Lo que más le cuesta dibujar a Ralf König son las mujeres, debido a que no siempre tiene claro el tipo de gesticulaciones o reacciones que pueden tener a cada situación. Lo mismo le ocurre con las naves espaciales, que le cuestan mucho. Hace años el autor alemán publicó Estación Espacial Deseo, una obra de ciencia ficción en que las naves están substituidas por objetos cotidianos de su entorno. Por ejemplo (y lo muestra en la imagen inferior), utilizó su vieja fotocopiadora como nave espacial. El otro objeto de la imagen, que pretende ser otra nave, no es más que una pieza random del motor de un coche, que le pareció genial como nave. Respecto a los planetas que aparecen en la misma obra... en fin, utilizó melones ja,ja.

(Estación Espacial Deseo)

Pero dibujar no siempre es lo más complicado para Ralf König, y lo ha descubierto con su última obra: Pitopausia. Otoño en los pantalones. Dijo “Es un cómic sobre el hecho de hacerse mayor, un tema que no es fácil de tratar para un hombre como yo. Los diálogos están hechos y superpuestos decenas de veces. Me documenté a través de Internet sobre las consecuencias que tiene el hecho de hacerse mayor en un hombre, sobretodo en cuanto a la sexualidad, y la verdad es que me ponía triste cuando me enteraba de cosas como que los testículos se hacían más pequeños.

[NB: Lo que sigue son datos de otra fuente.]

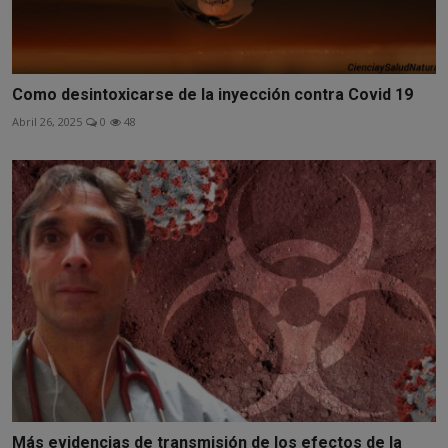
Como desintoxicarse de la inyección contra Covid 19
Abril 26, 2025
0
48
Más evidencias de transmisión de los efectos de la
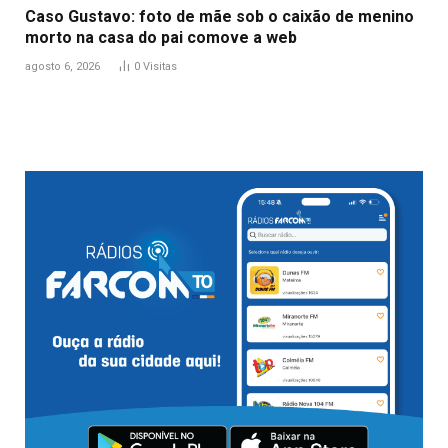
Caso Gustavo: foto de mãe sob o caixão de menino
morto na casa do pai comove a web
agosto 6, 2026
0
Visitas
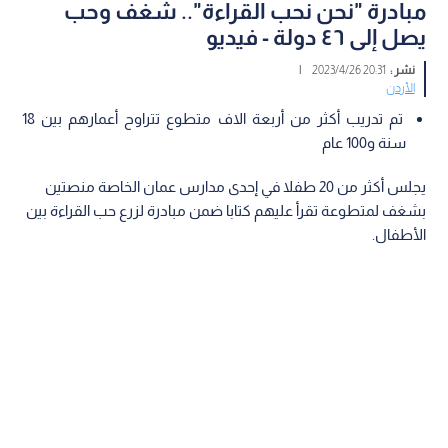
مبادرة "نحن نحب القراءة".. شغف وحب
يصل إلى ٤٦ دولة - فيديو
نشر :
20:31 2023/4/26
|
الأردن
تم تدريب أكثر من أربعة الاف متطوع تتراوح أعمارهم بين 18
سنة و100 عام
يجلس أكثر من 20 طفلا في إحدى مدارس عمان الخاصة منصتين
بشغف لمتطوعة تقرأ عليهم كتابا ضمن مبادرة لزرع حب القراءة بين
الأطفال.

Ya para acabar, Ralf König comentó de que siempre trabaja solo, nunca pide la opinión externa porqué considera de que eso solo le puede hacer dudar. “Si creo que mi trabajo está bien lo tiro adelante”. Además, la editorial tampoco se entromete en su trabajo hasta que el autor termina de dibujar la obra. Cuando les entregó Pitopausia. Otoño en los pantalones, tenía miedo de que fuera una obra demasiado triste, pero según explicó, a la editorial le encantó.